Rilke’s “Letters to a Young Poet”

rilke 2It’s possible, if you’re a high school-aged writer, that no one has yet recommended Rainer Maria Rilke’s “Letters to a Young Poet,” but you really should read it sofort–immediately–to use Rilke’s native German. Rilke (left) wrote the letters between 1902 and 1908 to a 19 year-old man named Franz Kappus who was trying to decide between pursuing a literary career and enlisting in the Austro-Hungarian army.

The correspondence began when Kappus sent some of his poems to Rilke, then 27, for critique. Rilke offered very little in the way of critique–if only Kappus could have attended an MFA program!–but a great deal of profound advice on how to cultivate one’s inner life and grow one’s art. A few examples to whet your appetite: “Be patient toward all that is unsolved in your heart and try to love the questions themselves, like locked rooms and like books that are now written in a very foreign tongue”; “Go into yourself. Find out the reason that commands you to write; see whether it has spread its roots into the very depths of your heart; confess to yourself whether you would have to die if you were forbidden to write. This most of all: ask yourself in the most silent hour of your night: must I write? Dig into yourself for a Letters-to-a-Young-Poet-deep answer. And if this answer rings out in assent, if you meet this solemn question with a strong, simple I must, then build your life in accordance with this necessity; your whole life, even into its humblest and most indifferent hour, must become a sign and witness to this impulse.”

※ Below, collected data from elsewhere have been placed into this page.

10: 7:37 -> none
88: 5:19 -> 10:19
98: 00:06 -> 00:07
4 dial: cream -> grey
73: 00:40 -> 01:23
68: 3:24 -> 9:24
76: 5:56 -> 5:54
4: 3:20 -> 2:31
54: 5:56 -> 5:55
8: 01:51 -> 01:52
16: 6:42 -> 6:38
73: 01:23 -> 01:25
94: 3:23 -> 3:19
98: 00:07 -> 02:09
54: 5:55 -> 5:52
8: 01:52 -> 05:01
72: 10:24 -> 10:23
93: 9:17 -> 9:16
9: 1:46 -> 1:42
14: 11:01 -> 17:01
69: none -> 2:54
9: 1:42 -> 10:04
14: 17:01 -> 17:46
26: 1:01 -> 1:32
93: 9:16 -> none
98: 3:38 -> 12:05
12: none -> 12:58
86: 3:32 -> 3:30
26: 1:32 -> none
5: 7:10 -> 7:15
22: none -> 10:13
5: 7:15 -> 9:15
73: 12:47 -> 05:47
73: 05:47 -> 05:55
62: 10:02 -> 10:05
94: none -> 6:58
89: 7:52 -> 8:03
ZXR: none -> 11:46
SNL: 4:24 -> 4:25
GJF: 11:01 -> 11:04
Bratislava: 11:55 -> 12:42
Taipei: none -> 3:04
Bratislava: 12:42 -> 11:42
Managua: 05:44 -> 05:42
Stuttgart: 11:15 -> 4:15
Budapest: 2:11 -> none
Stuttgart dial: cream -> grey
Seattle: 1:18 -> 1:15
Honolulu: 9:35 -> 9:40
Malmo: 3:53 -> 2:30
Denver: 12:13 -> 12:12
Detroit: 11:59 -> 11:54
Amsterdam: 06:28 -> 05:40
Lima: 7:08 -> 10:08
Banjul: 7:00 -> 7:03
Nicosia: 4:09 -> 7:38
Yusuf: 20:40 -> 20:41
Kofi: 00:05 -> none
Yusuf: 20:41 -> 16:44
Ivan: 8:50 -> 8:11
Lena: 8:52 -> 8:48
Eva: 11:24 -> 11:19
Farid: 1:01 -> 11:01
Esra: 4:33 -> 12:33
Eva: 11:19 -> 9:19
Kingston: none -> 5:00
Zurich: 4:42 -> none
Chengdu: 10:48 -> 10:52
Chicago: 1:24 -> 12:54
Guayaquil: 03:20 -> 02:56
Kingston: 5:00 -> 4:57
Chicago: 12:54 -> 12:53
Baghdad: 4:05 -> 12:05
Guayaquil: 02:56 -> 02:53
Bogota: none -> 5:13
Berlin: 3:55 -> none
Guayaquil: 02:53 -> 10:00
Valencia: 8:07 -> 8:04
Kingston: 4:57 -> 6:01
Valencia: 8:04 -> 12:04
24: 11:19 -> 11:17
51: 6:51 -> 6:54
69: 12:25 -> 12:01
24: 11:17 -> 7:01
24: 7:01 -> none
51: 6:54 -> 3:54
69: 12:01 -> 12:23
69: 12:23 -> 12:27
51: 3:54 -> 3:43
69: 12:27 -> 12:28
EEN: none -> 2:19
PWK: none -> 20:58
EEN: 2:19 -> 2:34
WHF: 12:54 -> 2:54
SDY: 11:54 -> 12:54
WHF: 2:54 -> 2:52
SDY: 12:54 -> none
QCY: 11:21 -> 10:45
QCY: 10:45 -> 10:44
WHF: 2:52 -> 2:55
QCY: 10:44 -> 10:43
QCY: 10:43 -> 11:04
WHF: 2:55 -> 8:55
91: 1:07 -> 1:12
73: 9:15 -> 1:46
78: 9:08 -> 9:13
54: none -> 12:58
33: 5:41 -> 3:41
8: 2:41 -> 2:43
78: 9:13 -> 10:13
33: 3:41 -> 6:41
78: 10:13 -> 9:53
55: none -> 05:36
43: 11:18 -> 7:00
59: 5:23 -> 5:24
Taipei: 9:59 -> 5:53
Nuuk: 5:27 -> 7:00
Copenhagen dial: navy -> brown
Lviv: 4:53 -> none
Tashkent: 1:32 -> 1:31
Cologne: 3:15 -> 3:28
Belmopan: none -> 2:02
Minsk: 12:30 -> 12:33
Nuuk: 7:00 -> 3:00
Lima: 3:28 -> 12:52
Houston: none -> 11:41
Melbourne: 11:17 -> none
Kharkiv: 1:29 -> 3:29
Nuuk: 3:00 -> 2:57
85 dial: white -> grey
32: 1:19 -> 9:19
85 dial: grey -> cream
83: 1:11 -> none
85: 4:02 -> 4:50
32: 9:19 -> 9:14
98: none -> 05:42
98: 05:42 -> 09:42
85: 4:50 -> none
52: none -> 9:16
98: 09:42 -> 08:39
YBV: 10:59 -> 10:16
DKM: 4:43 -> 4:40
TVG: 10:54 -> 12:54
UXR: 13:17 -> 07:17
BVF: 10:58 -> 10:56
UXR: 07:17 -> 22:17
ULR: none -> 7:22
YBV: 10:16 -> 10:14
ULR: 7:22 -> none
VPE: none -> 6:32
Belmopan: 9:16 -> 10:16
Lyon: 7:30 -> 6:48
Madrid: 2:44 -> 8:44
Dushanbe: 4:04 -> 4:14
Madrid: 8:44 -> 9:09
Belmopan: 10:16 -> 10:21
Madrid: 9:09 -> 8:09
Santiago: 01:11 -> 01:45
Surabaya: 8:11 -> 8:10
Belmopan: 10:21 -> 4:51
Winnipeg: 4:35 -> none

Sagely, no? We can’t leave out this bold declaration about the writer’s relationship with time: “There is here no measuring with time, no year matters, and ten years are nothing. Being an artist means, not reckoning and counting, but ripening like the tree that does not force its sap and stands confident in the storms of spring without fear that after them may come no summer. It does come. But it comes only to the patient, who are there as though eternity lay before them, so unconcernedly still and wide. I learn it daily, learn it with pain to which I am grateful: patience is everything!”